The three were linked to a man arrested in the Italian city of Naples and suspected of being connected to al-Qaeda militants, they said.

In another operation, eight people were arrested on suspicion of involvement in arms and explosives trafficking, they said. Those arrests took place in a region around Marseille.

In early September, Italian anti-terrorist police arrested a Frenchman suspected of belonging to al- Qaeda and capable of securing explosives, Italian sources said on Sunday.

Mr Hortefeux said he had spoken among others to US homeland security secretary Janet Napolitano as recently as last night and would take stock of the situation again on Thursday with European Union counterparts meeting in Luxembourg.

"Yes there is a terrorist threat at the moment in Europe. It must be neither overestimated nor underestimated," he said.

"Just this morning, police operations were launched in Marseille and Bordeaux which led to arrests directly linked to the anti-terrorist campaign."

French authorities said last month they had received a tip-off that a suicide bomber was preparing an attack on the Paris metro system and Western intelligence sources said they had uncovered plans for a co-ordinated attack on European cities.

France's threat level remains at red, the second-highest level.

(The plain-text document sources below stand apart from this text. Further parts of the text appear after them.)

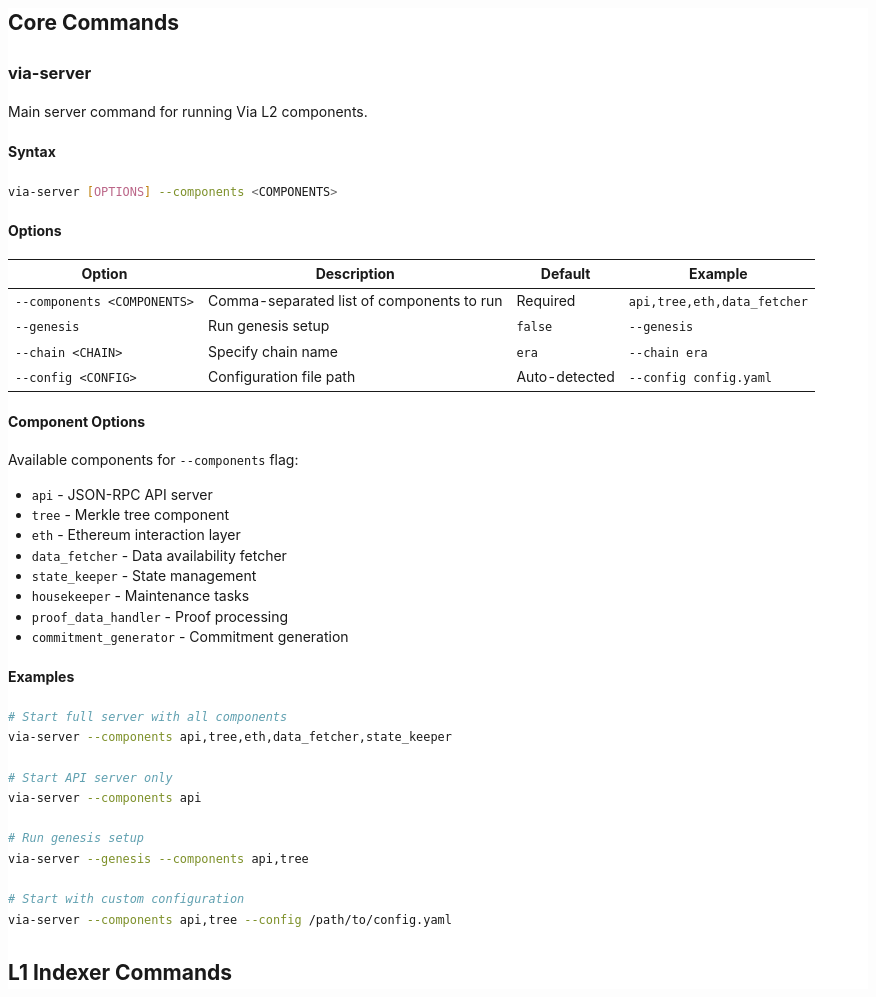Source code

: ## Core Commands

### via-server

Main server command for running Via L2 components.

#### Syntax

```bash
via-server [OPTIONS] --components <COMPONENTS>
```

#### Options

| Option | Description | Default | Example |
|--------|-------------|---------|---------|
| `--components <COMPONENTS>` | Comma-separated list of components to run | Required | `api,tree,eth,data_fetcher` |
| `--genesis` | Run genesis setup | `false` | `--genesis` |
| `--chain <CHAIN>` | Specify chain name | `era` | `--chain era` |
| `--config <CONFIG>` | Configuration file path | Auto-detected | `--config config.yaml` |

#### Component Options

Available components for `--components` flag:

- `api` - JSON-RPC API server
- `tree` - Merkle tree component
- `eth` - Ethereum interaction layer
- `data_fetcher` - Data availability fetcher
- `state_keeper` - State management
- `housekeeper` - Maintenance tasks
- `proof_data_handler` - Proof processing
- `commitment_generator` - Commitment generation

#### Examples

```bash
# Start full server with all components
via-server --components api,tree,eth,data_fetcher,state_keeper

# Start API server only
via-server --components api

# Run genesis setup
via-server --genesis --components api,tree

# Start with custom configuration
via-server --components api,tree --config /path/to/config.yaml
```

## L1 Indexer Commands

Hortefeux told reporters late on Sunday: "We shouldn't be in denial." The kidnapping in Niger last month of seven employees of French companies Areva, including five French citizens, by al-Qaeda in the Islamic Maghreb,  highlighted tensions in the region.

Mali's president last week called for regional cooperation to fight AQIM, but said support from France, the region's main former colonial power, should remain material.

France, where the five-million-strong Muslim community is Europe's largest, last month cleared a final legislative hurdle to becoming the first European country to ban a full-scale veil which an estimated 2,000 Muslim women actually wear, when the Senate approved the ban.

The ban on the head-to-toe garment that leaves only the eyes uncovered still has to be vetted by the constitutional council, France's highest constitutional authority.